Jarousskys Kehle hat schon viel bewältigen müssen. Es liegen Welten zwischen Pergolesis erbaulichem "Stabat Mater" und dem jazzig anspringenden Monteverdi-CD-Projekt "Teatro d'amore" von Christina Pluhar, zwischen Händels hoch emotionaler Oper "Agrippina" und der effektvollen Literatur für Kastraten des Barockkomponisten Nicola Porpora. In dessen Arien erreichen die Koloraturen die Geschwindigkeit eines TGV, der die nahe Gare du Nord verlässt. "Aber Koloraturen sind für mich nur noch begrenzt interessant", beichtet Jaroussky, "pure Virtuosität ist kein Musizierideal für die Ewigkeit".

Auch nicht für ihn: Die Stimme jedes Countertenors spricht nur unter leichtem Druck an, damit die Kopfstimme sich weitet, aber nicht ins Fisteln fällt, sondern das Brustregister hinzumischt. Das ist auf Dauer höllisch anstrengend. Um so mehr Vergnügen empfindet Jaroussky darin, mit dem Fuß eine Tür aufzustoßen und einen unbekannten Raum zu erobern. "Es gibt so viel spannende Sachen in der Musik, bei denen man sich ohrfeigen müsste, wenn man sie vernachlässigt." Wie jüngst Agostino Steffanis Oper "Niobe" in der Jaroussky den Anfione, Niobes Gatten, in ein anrührendes Wechselbad der Gefühle steigen lässt.

Die kommenden Wochen widmet er Konzerten mit dem Programm seiner jüngsten Platte. "Green" ist Jarousskys bislang erstaunlichstes Projekt. Paul Verlaine war einer der bizarrsten Dichter der Literaturgeschichte; mehrfach versuchte er seine Mutter zu erwürgen und seinen Kollegen und Freund Arthur Rimbaud zu erschießen; er kam mit dem Betäubungsmittelgesetz in Konflikt und saß im Gefängnis. Als Dichter war Verlaine ein Engel. "Für mich als Sänger, der am liebsten auf Französisch singt", beteuert Jaroussky, "ist seine Sprache Muttermilch".
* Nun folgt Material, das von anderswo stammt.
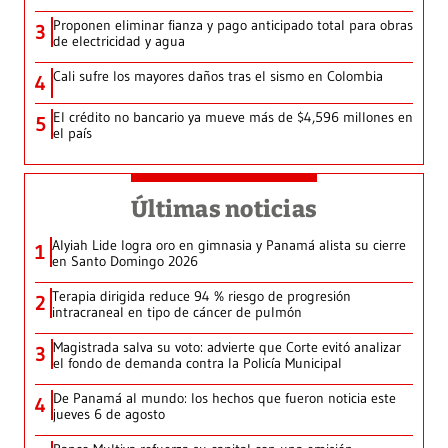
Proponen eliminar fianza y pago anticipado total para obras
3
de electricidad y agua
Cali sufre los mayores daños tras el sismo en Colombia
4
El crédito no bancario ya mueve más de $4,596 millones en
5
el país
Últimas noticias
Alyiah Lide logra oro en gimnasia y Panamá alista su cierre
1
en Santo Domingo 2026
Terapia dirigida reduce 94 % riesgo de progresión
2
intracraneal en tipo de cáncer de pulmón
Magistrada salva su voto: advierte que Corte evitó analizar
3
el fondo de demanda contra la Policía Municipal
De Panamá al mundo: los hechos que fueron noticia este
4
jueves 6 de agosto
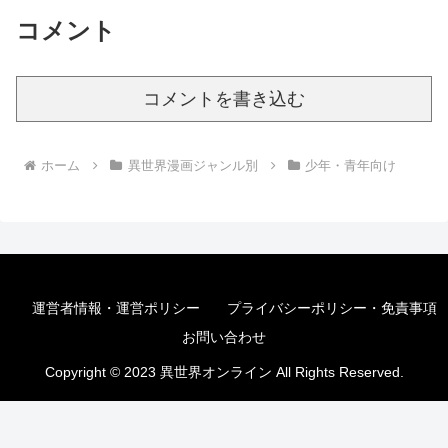
コメント
コメントを書き込む
ホーム
異世界漫画ジャンル別
少年・青年向け
運営者情報・運営ポリシー
プライバシーポリシー・免責事項
お問い合わせ
Copyright © 2023 異世界オンライン All Rights Reserved.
Von dieser fremdhaften Welt der Poesie fühlten sich alle Giganten jener Zeit aufgerufen: Debussy und Fauré, Reynaldo Hahn und Charles Koechlin, Chabrier und Florent Schmitt, Saint-Saëns, Honegger und Varèse. Dass diese Tour d'horizon für Jaroussky ("Ich bin auch bei YouTube auf Spurensuche nach Verlaine-Liedern gegangen") eine erfüllende Schnitzeljagd gewesen sein muss, zeigt die Auswahl. Sogar Georges Brassens und Charles Trenet - beide angeblich Meister im leichteren Fach haben sich von Verlaine zu größtem Kunstsinn angespornt gefühlt. Neben dem großartig distinguierten Pianisten Jérôme Ducros wirkt auch das Elite-Korps des Quatuor Ebène mit.
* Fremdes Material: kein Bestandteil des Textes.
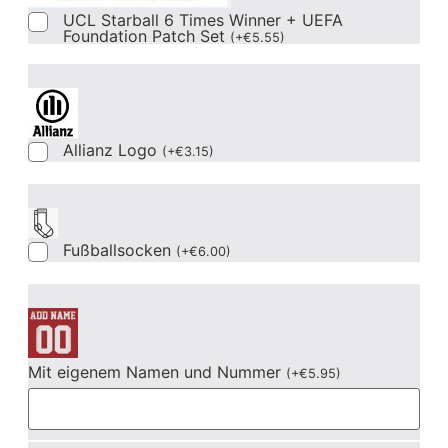
UCL Starball 6 Times Winner + UEFA
Foundation Patch Set
(
+
€
5.55
)
Allianz Logo
(
+
€
3.15
)
Fußballsocken
(
+
€
6.00
)
Mit eigenem Namen und Nummer
(
+
€
5.95
)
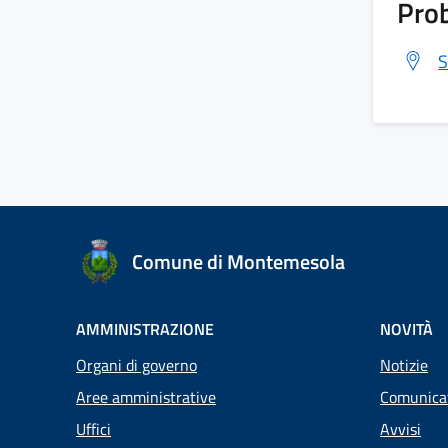
Prob
S
Comune di Montemesola
AMMINISTRAZIONE
NOVITÀ
Organi di governo
Notizie
Aree amministrative
Comunica
Uffici
Avvisi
Auch "Green" wird bei Jarroussky bald Span ansetzen, denn den Meister drängt es weiter. Neue Pläne warten, "und unbedingt muss ich mich mit Bach beschäftigen". Davor graut ihm ein bisschen: "Deutsch ist eine Sprache, die man sehr gut beherrschen sollte, damit der Sänger nicht als Fremdkörper empfunden wird." Und am Ende der langen Zimmerflucht wartet eine weitere Tür seines Künstlerdaseins: Sie führt ins Dirigentenzimmer. Schon jetzt leitet Jaroussky ein Kammerorchester. Der kluge Mann sorgt vor: "Countertenor bleibt man nicht bis zum Eintritt ins Rentenalter."